PMA and Io-induced apoptosis is NFAT1-dependent in U251 cells.
The graphs are representative of three independent experiments. (A) The expression of NFAT1 was effectively knocked down in U251 cells by transfection of specific small hairpin RNA. (B) The knockdown of NFAT1 prevented the inhibition of proliferation by PMA and Io in U251 cells. (C) The TUNEL assay showed that NFAT1-silencing inhibited the apoptosis induced by PMA and Io. (D) The induction of FasL by PMA/Io was NFAT1-dependent. (E) The TUNEL assay showed that FasL neutralization by a specific anti-FasL antibody significantly inhibited PMA and Io-induced apoptosis in U251 cells. *P<0.05 (compared with the control respectively).
Figure 8.
PMA and Io-induced apoptosis is NFAT1-dependent in U87 cells.

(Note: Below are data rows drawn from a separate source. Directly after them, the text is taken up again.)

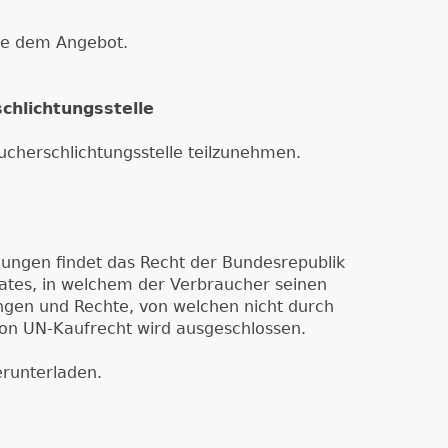
tte dem Angebot.
chlichtungsstelle
ucherschlichtungsstelle teilzunehmen.
gungen findet das Recht der Bundesrepublik
ates, in welchem der Verbraucher seinen
gen und Rechte, von welchen nicht durch
on UN-Kaufrecht wird ausgeschlossen.
runterladen.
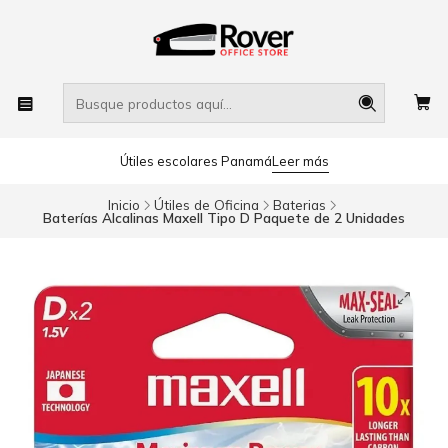
Útiles escolares Panamá
Leer más
Inicio
Útiles de Oficina
Baterias
Baterías Alcalinas Maxell Tipo D Paquete de 2 Unidades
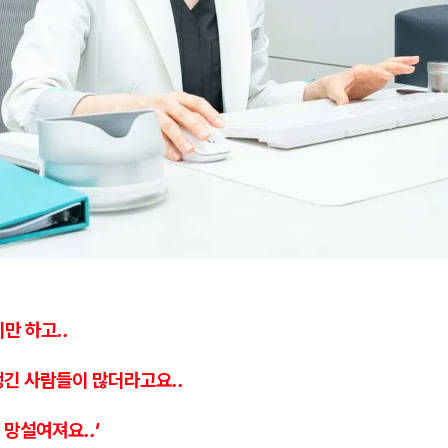
만 하고..
생긴 사람들이 많더라고요..
 망설여져요..'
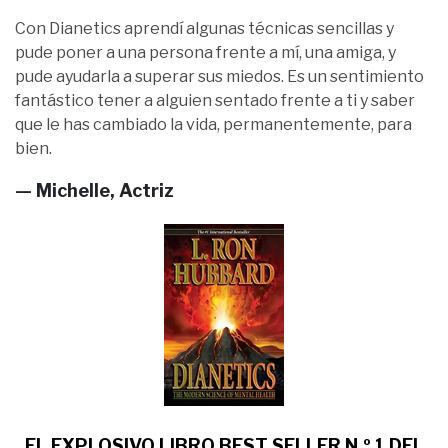
Con Dianetics aprendí algunas técnicas sencillas y
pude poner a una persona frente a mí, una amiga, y
pude ayudarla a superar sus miedos. Es un sentimiento
fantástico tener a alguien sentado frente a ti y saber
que le has cambiado la vida, permanentemente, para
bien.
— Michelle, Actriz
EL EXPLOSIVO LIBRO BEST SELLER N.º 1 DEL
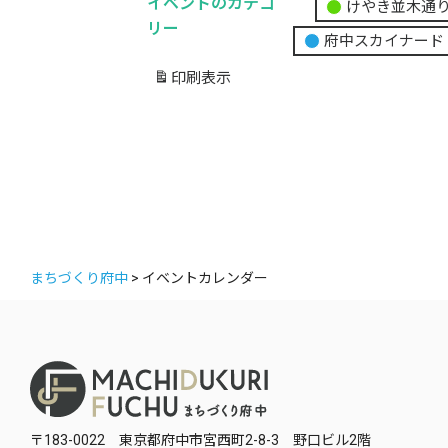
イベントのカテゴ
けやき並木通
無
リー
府中スカイナード
題
の
印刷
表示
カ
テ
ゴ
リ
ー
まちづくり府中
>
イベントカレンダー
〒183-0022 東京都府中市宮西町2-8-3 野口ビル2階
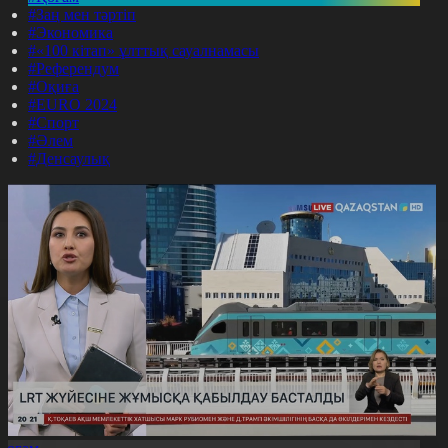
#Заң мен тәртіп
#Экономика
#«100 кітап» ұлттық сауалнамасы
#Референдум
#Оқиға
#EURO 2024
#Спорт
#Әлем
#Денсаулық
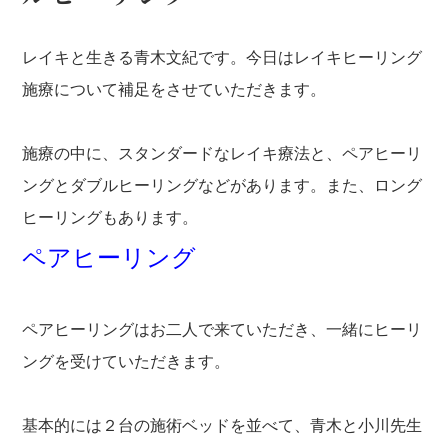
レイキと生きる青木文紀です。今日はレイキヒーリング
施療について補足をさせていただきます。
施療の中に、スタンダードなレイキ療法と、ペアヒーリ
ングとダブルヒーリングなどがあります。また、ロング
ヒーリングもあります。
ペアヒーリング
ペアヒーリングはお二人で来ていただき、一緒にヒーリ
ングを受けていただきます。
基本的には２台の施術ベッドを並べて、青木と小川先生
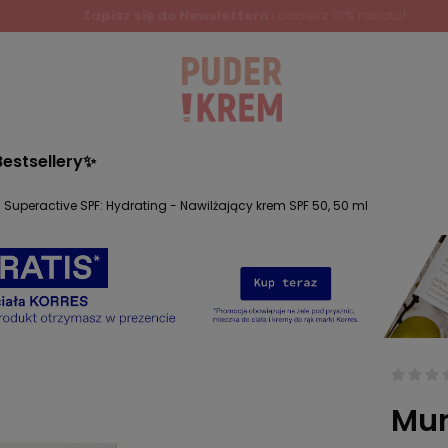
Zapisz się do Newslettera
i odbierz 10% rabatu!
Bestsellery✨
Superactive SPF: Hydrating - Nawilżający krem SPF 50, 50 ml
Mur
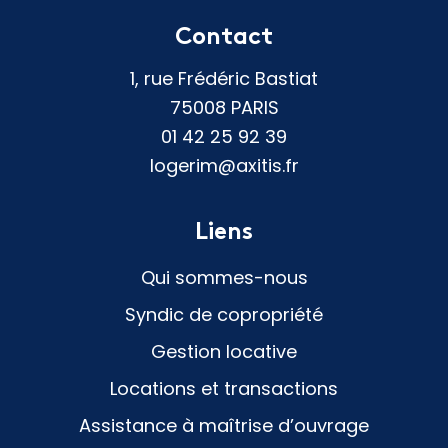
Contact
1, rue Frédéric Bastiat
75008 PARIS
01 42 25 92 39
logerim@axitis.fr
Liens
Qui sommes-nous
Syndic de copropriété
Gestion locative
Locations et transactions
Assistance à maîtrise d’ouvrage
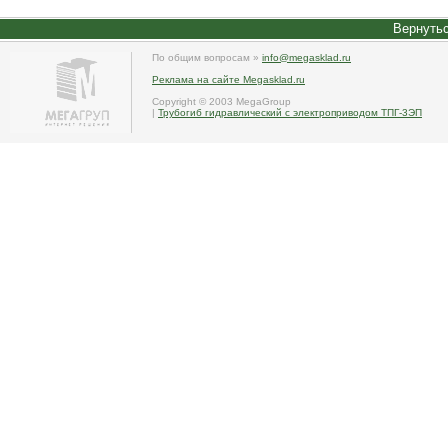
Вернутьс
По общим вопросам »
info@megasklad.ru
Реклама на сайте Megasklad.ru
Copyright © 2003 MegaGroup
|
Трубогиб гидравлический с электроприводом ТПГ-3ЭП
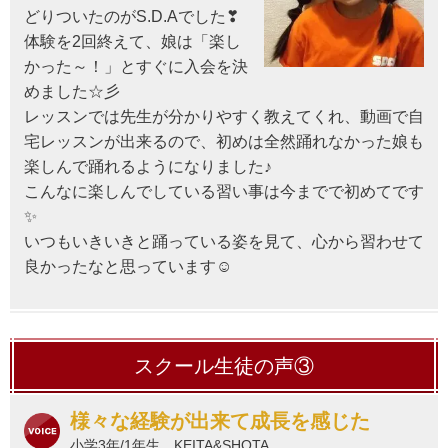
どりついたのがS.D.Aでした❣
体験を2回終えて、娘は「楽し
かった～！」とすぐに入会を決
めました☆彡
レッスンでは先生が分かりやすく教えてくれ、動画で自
宅レッスンが出来るので、初めは全然踊れなかった娘も
楽しんで踊れるようになりました♪
こんなに楽しんでしている習い事は今までで初めてです
✨
いつもいきいきと踊っている姿を見て、心から習わせて
良かったなと思っています☺
スクール生徒の声③
様々な経験が出来て成長を感じた
小学3年/1年生 KEITA&SHOTA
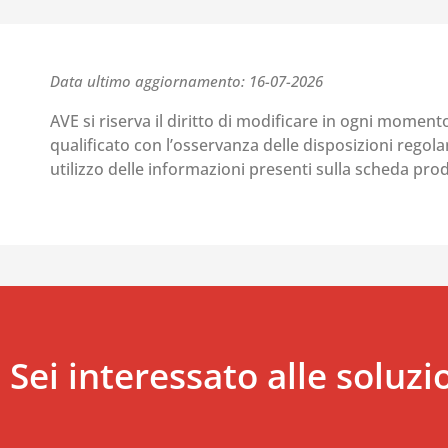
Data ultimo aggiornamento: 16-07-2026
AVE si riserva il diritto di modificare in ogni moment
qualificato con l’osservanza delle disposizioni regolant
utilizzo delle informazioni presenti sulla scheda pr
Sei interessato alle soluzi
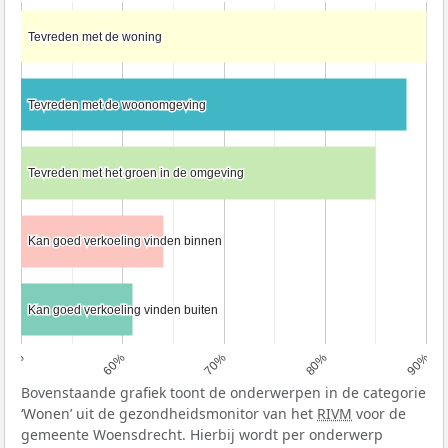
Tevreden met de woning
Tevreden met de woning
Tevreden met de woonomgeving
Tevreden met de woonomgeving
Tevreden met het groen in de omgeving
Tevreden met het groen in de omgeving
Kan goed verkoeling vinden binnen
Kan goed verkoeling vinden binnen
Kan goed verkoeling vinden buiten
Kan goed verkoeling vinden buiten
50%
60%
70%
80%
90%
Bovenstaande grafiek toont de onderwerpen in de categorie
‘Wonen’ uit de gezondheidsmonitor van het
RIVM
voor de
gemeente Woensdrecht. Hierbij wordt per onderwerp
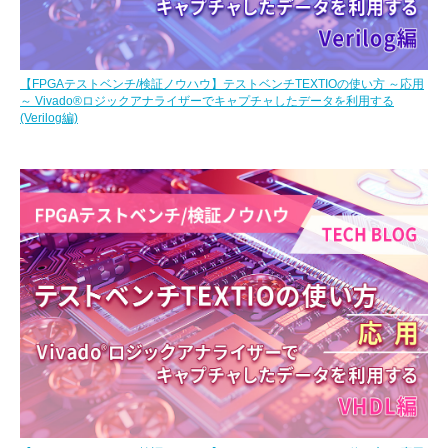
【FPGAテストベンチ/検証ノウハウ】テストベンチTEXTIOの使い方 ～応用
～ Vivado®ロジックアナライザーでキャプチャしたデータを利用する
(Verilog編)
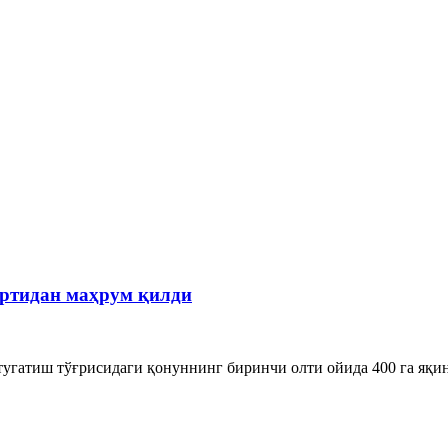
ортидан маҳрум қилди
угатиш тўғрисидаги қонуннинг биринчи олти ойида 400 га яқин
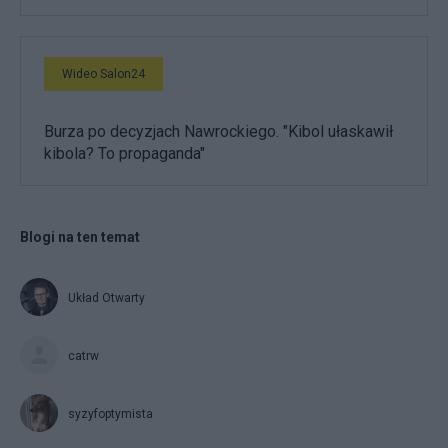
Wideo Salon24
Burza po decyzjach Nawrockiego. "Kibol ułaskawił
kibola? To propaganda"
Blogi na ten temat
Układ Otwarty
catrw
syzyfoptymista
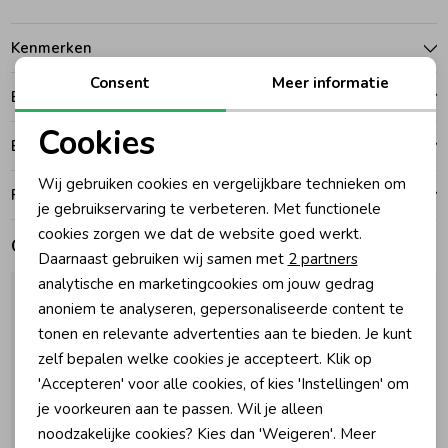
Zomeraccessoires
Kenmerken
Consent
Meer informatie
Betalen
Kledingaccessoires
Cookies
Bezorgen of ophalen
Noodzakelijke cookies
Beenmode
Wij gebruiken cookies en vergelijkbare technieken om
Ruilen en retouren
Personalisatie cookies
je gebruikservaring te verbeteren. Met functionele
cookies zorgen we dat de website goed werkt.
Winteraccessoires
Analytische cookies
Gerelateerde producten
Daarnaast gebruiken wij samen met
2 partners
Marketing cookies
analytische en marketingcookies om jouw gedrag
anoniem te analyseren, gepersonaliseerde content te
tonen en relevante advertenties aan te bieden. Je kunt
zelf bepalen welke cookies je accepteert. Klik op
'Accepteren' voor alle cookies, of kies 'Instellingen' om
je voorkeuren aan te passen. Wil je alleen
noodzakelijke cookies? Kies dan 'Weigeren'. Meer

The graphs are representative of three independent experiments. (A) The TUNEL assay showed that NFAT1-silencing inhibited the apoptosis induced by PMA and Io. (B) Real-time PCR and western blot analysis demonstrated that treatment of PMA and Io elevated the expression of Fas and FasL. (C) However, the induction of FasL was NFAT1-dependent. (D) The TUNEL assay showed that FasL neutralization by a specific anti-FasL antibody significantly inhibited PMA and Io-induced apoptosis. *P<0.05 (compared with the control respectively).